Nurgül Akdoğan, “Videolarınız çok izleniyor, bunun sürekliliğini sağlamak zor, içerik üretirken nelere dikkat ediyorsunuz?” şeklindeki soruyu ise, “İnsanlar köy hayatımı merak ediyorlar. Ben bunu fark ettim. Her zaman şuna dikkat ediyorum. Doğallığımı ve şivemi asla bozmamaya çalışıyorum. Burada böyle giyindiğime bakmayın, köyde çizmelerimi giyip çamur içinde çalışıyorum. İnsanlarda köy hayatına bir özlem var. Youtube’a ilk başladığımda insanlar, ‘Nurgül hayvancılık zor mu yoksa senin çektiğin gibi her şey toz pembe mi gidiyor? diye soruyorlardı. ‘Birkaç hayvan alıp gidin köyünüze bir bakın.’ diyordum. Orada biraz yaşayın, hayvanlara biraz bakın.
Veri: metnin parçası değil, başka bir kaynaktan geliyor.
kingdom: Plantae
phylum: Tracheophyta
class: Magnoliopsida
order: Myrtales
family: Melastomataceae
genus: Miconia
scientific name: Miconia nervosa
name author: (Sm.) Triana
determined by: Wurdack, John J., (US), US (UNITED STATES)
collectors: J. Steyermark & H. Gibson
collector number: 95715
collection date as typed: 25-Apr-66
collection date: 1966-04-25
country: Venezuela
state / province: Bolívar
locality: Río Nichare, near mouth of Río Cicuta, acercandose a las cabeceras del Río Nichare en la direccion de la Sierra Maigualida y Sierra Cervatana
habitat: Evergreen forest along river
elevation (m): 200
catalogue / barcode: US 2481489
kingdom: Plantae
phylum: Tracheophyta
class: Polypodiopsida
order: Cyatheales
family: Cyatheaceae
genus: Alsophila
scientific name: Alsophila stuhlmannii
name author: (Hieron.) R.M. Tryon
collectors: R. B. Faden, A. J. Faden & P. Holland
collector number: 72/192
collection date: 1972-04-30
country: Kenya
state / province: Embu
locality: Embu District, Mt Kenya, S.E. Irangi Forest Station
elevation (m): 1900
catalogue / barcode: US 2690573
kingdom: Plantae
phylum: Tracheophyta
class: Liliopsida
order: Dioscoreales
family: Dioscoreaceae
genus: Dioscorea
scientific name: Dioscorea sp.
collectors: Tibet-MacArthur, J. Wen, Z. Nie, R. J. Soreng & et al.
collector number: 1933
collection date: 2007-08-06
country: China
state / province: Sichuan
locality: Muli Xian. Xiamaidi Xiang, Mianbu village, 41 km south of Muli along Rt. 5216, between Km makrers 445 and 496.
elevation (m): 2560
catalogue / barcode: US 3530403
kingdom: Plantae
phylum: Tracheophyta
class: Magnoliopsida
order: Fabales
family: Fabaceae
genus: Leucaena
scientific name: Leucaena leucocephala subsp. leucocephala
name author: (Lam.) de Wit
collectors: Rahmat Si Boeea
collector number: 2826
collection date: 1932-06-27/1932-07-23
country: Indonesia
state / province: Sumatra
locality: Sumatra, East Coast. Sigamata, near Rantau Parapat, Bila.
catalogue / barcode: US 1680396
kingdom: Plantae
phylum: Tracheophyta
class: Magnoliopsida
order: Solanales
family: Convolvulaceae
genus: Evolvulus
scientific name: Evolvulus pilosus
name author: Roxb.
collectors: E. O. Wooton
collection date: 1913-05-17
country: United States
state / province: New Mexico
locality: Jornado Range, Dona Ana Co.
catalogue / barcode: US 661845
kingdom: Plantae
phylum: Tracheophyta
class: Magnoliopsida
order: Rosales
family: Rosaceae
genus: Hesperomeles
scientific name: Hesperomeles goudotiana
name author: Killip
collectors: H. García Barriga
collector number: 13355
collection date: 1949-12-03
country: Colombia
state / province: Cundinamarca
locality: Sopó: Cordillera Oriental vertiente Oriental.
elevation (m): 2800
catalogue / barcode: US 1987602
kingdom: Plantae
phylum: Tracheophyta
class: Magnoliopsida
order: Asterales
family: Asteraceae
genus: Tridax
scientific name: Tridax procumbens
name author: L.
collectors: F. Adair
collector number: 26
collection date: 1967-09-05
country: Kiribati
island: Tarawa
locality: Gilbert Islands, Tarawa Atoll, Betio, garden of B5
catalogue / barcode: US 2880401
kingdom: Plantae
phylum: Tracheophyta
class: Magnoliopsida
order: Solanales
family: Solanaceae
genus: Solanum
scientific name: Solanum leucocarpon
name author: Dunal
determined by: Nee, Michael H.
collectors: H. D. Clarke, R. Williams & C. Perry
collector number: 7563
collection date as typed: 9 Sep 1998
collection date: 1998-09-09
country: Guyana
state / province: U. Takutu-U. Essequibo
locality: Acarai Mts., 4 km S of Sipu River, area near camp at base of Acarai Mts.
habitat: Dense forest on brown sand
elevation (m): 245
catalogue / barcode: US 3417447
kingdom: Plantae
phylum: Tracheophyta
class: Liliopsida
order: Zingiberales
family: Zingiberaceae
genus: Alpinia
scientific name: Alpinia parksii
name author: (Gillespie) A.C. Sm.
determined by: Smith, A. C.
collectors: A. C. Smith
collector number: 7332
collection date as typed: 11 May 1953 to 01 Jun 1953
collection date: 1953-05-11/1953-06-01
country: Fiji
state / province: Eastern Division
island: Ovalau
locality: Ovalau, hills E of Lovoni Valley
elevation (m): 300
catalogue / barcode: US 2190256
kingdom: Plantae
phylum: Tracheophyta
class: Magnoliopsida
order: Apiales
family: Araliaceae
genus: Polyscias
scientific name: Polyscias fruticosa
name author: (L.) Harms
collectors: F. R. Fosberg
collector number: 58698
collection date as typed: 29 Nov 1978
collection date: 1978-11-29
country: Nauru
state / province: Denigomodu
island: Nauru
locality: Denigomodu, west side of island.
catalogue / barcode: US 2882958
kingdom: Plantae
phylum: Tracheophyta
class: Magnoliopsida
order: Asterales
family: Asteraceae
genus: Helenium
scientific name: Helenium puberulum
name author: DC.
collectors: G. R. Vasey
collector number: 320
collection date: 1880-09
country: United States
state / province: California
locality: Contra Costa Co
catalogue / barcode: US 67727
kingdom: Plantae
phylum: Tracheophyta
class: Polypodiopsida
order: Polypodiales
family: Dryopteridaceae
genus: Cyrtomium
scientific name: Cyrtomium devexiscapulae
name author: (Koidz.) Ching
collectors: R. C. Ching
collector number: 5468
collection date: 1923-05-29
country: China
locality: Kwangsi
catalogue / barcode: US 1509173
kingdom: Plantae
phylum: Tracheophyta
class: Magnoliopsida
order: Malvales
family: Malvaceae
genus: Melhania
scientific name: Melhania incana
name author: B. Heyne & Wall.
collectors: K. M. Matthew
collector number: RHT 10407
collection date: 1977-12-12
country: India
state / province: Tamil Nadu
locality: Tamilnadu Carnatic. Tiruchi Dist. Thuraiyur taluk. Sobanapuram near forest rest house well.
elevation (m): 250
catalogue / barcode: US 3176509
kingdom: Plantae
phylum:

Bir çobanın hayatına şahit olun. Bir çobanla ekmeğinizi bölüşün. Köy işleri yapın. İnsanlar gerçekten bunu denediler. Çoğu insan şunu fark etti: Köydeki hayat, benim ekranlarda gösterdiğim hayat gibi değil. Ben her zaman güzellikleri paylaşıyorum. Olaylara olumlu bir şekilde baktığım için insanlar ‘Yaptığın iş kolay’ diyor. ‘Biz de yapabiliriz’ diyorlar. Biraz çobanlık yapıp ahır temizleyince, bağ bahçe işleri ile uğraşınca, bu işlerin zor olduğunu görüyorlar. ‘Bu bize göre değil’ diyorlar. Ama çok fazla insanı da köye yerleştirdim diyebilirim. Çoğu insan, hayvan alıp köylerine gidiyorlar ve bana videolarını atıyorlar. Birçok kadın çoban var aslında. Ben videolara başladıktan sonra bu işi yapan birçok kadın, birçok genç insan, eline kamera alıp sosyal medyadan yaptıkları işleri paylaşmaya başladılar. İnsanlara örnek olduğumu fark ettim, bu beni çok çok gururlandırdı.” şeklinde cevapladı.
Söyleşinin sonunda Nurgül Akdoğan’a Rektör Yardımcısı Prof. Dr. Samettin Gündüz tarafından teşekkür belgesi ve çiçek takdim edildi. Söyleşi, toplu fotoğraf çekiminin ardından sona erdi.